── Excerpted records

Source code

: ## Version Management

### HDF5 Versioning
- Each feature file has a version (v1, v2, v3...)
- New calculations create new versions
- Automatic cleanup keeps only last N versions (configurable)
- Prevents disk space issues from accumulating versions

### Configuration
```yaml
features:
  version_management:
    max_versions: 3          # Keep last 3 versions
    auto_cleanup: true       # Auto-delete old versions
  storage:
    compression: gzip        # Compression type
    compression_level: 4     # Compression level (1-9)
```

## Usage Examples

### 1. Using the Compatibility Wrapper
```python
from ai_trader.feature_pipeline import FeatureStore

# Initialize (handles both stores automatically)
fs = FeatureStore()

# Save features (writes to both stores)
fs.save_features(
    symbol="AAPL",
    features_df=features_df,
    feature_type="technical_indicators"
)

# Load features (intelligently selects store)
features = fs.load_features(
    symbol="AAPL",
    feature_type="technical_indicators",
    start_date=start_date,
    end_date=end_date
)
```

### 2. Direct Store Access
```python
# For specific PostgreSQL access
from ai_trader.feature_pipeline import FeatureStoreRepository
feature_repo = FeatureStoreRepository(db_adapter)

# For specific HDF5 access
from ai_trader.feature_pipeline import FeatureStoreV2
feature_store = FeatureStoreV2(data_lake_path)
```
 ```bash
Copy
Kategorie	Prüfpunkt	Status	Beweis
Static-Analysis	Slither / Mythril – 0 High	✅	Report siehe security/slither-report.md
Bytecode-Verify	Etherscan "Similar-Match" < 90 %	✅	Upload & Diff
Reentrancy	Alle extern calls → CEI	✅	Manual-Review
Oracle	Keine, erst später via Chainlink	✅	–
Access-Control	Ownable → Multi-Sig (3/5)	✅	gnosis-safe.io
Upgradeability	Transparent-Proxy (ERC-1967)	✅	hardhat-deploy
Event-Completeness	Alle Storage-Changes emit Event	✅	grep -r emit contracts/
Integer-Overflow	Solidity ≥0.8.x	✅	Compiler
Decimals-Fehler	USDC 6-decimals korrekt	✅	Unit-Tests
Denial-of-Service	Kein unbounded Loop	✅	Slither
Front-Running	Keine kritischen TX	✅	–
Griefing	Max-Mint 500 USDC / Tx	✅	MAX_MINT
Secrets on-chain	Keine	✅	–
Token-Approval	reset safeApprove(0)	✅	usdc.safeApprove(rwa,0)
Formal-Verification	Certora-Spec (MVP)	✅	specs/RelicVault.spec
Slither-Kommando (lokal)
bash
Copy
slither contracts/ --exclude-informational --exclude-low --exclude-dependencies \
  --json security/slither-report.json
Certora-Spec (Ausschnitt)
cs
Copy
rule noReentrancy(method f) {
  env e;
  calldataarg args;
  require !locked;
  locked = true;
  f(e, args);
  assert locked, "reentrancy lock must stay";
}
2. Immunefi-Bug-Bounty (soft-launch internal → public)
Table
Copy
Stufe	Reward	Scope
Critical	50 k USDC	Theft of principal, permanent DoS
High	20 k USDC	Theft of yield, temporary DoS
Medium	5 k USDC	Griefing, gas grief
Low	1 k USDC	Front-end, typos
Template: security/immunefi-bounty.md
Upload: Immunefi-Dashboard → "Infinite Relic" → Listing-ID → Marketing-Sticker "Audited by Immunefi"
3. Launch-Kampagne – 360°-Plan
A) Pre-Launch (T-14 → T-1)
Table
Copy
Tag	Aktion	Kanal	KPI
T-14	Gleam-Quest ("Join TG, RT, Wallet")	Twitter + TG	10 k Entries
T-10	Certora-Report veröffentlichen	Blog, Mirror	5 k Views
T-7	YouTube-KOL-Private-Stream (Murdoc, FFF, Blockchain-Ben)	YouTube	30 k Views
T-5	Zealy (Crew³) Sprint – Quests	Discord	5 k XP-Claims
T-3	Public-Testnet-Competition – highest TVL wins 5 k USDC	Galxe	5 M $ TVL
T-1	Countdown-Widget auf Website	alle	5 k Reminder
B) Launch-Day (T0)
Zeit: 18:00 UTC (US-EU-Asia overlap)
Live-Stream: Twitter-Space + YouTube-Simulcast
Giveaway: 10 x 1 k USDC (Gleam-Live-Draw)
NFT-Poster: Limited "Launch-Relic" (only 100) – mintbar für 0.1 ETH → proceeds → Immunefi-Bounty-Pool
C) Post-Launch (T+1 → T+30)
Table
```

────

* **Brief**
Nothing but a number should be given: the count of lines above in which the word "versions" occurs.

* **Solution**
5